WHAT THE EXERCISE ASKS:
For each line of the data that includes the word "scroll", copy the line.

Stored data
■ ■ ■
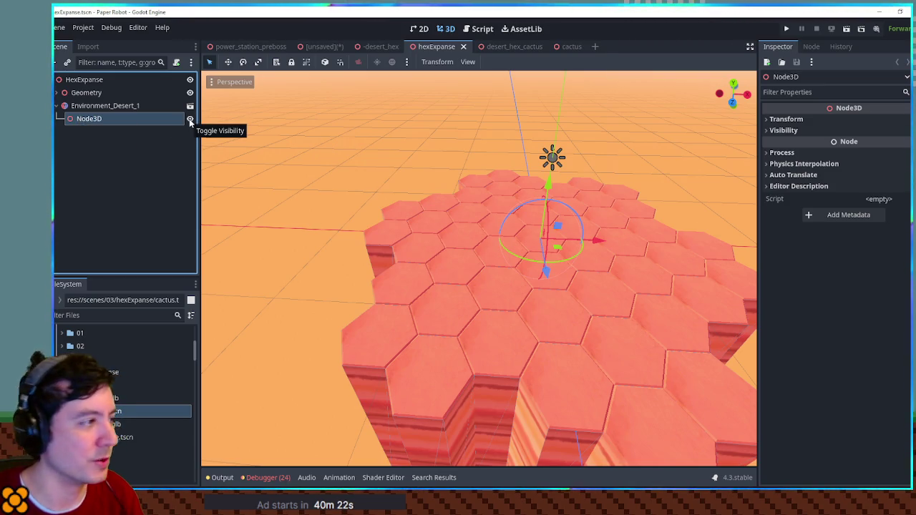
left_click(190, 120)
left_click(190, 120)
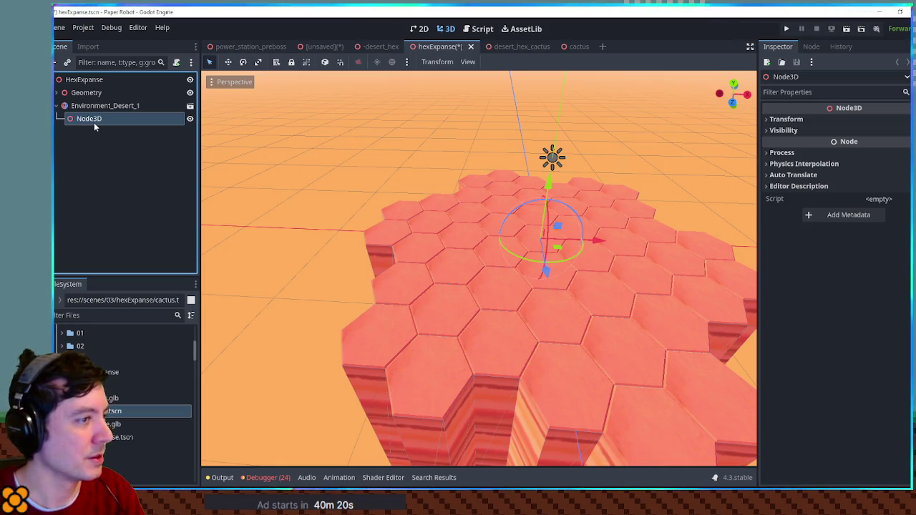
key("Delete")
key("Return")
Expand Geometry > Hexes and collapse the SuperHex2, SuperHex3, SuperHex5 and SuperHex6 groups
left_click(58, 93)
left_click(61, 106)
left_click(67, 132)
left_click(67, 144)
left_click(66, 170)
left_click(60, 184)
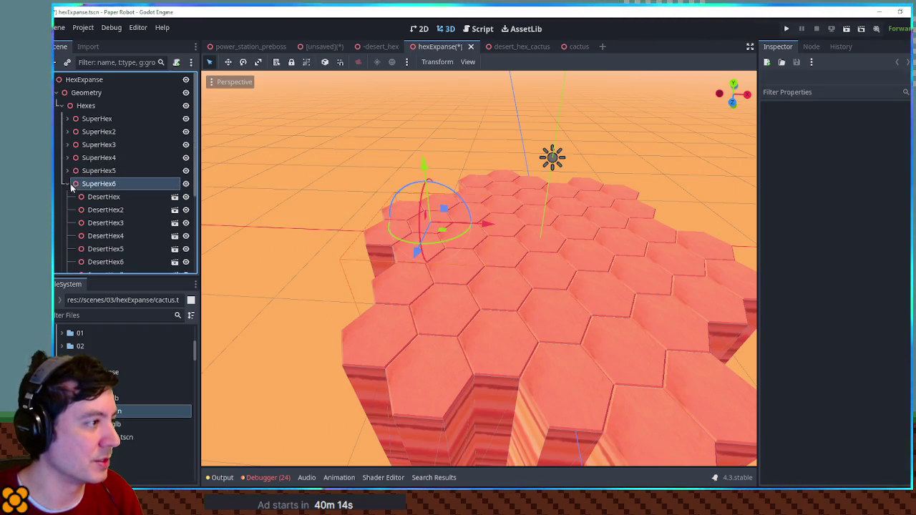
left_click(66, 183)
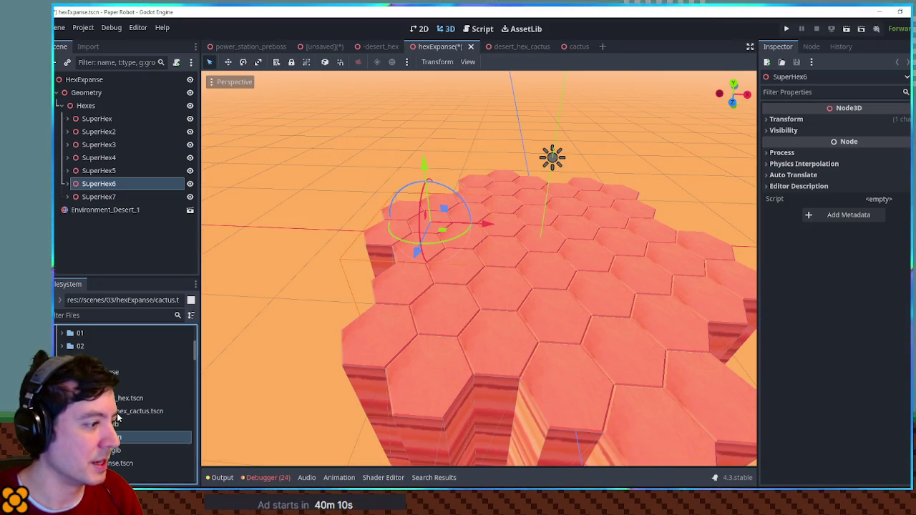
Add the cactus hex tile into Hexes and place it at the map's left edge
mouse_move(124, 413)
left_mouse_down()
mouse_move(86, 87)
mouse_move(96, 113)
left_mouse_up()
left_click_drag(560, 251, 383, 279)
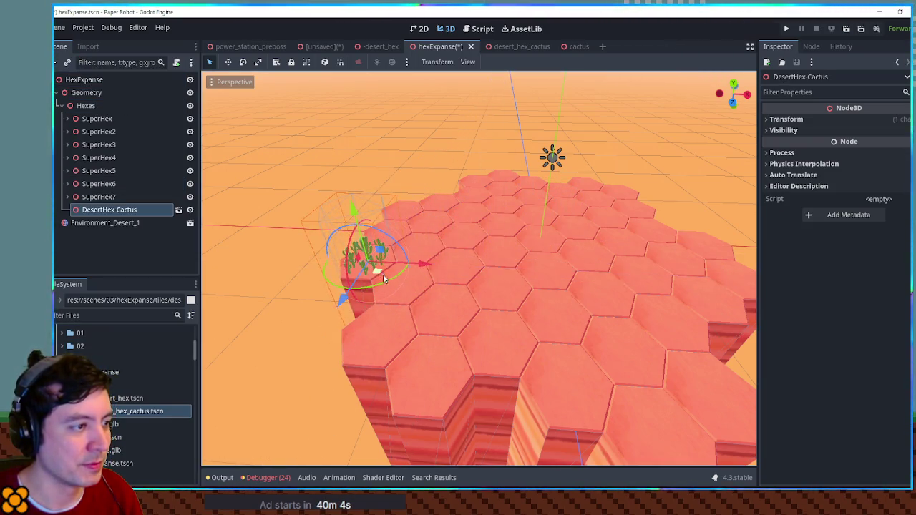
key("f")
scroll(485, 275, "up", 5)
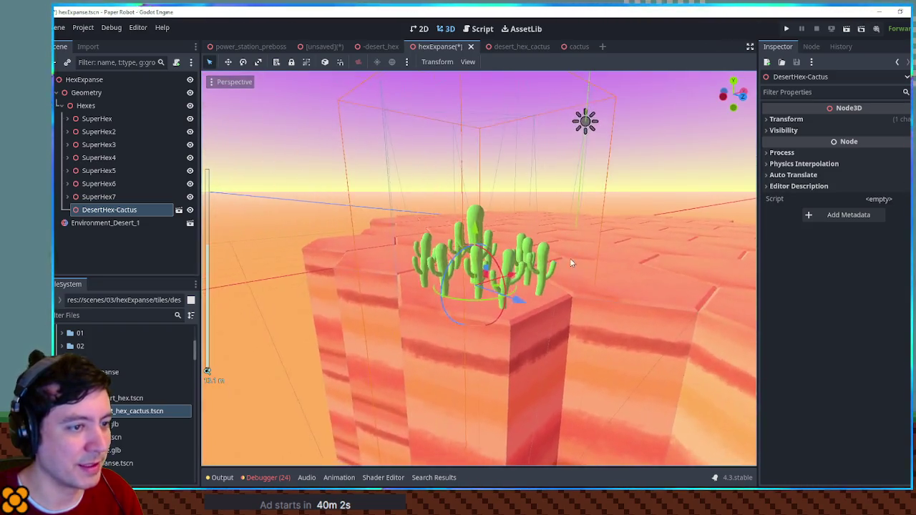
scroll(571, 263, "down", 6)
■ ■ ■
ANSWER TO THIS TASK:
scroll(485, 275, "up", 5)
scroll(571, 263, "down", 6)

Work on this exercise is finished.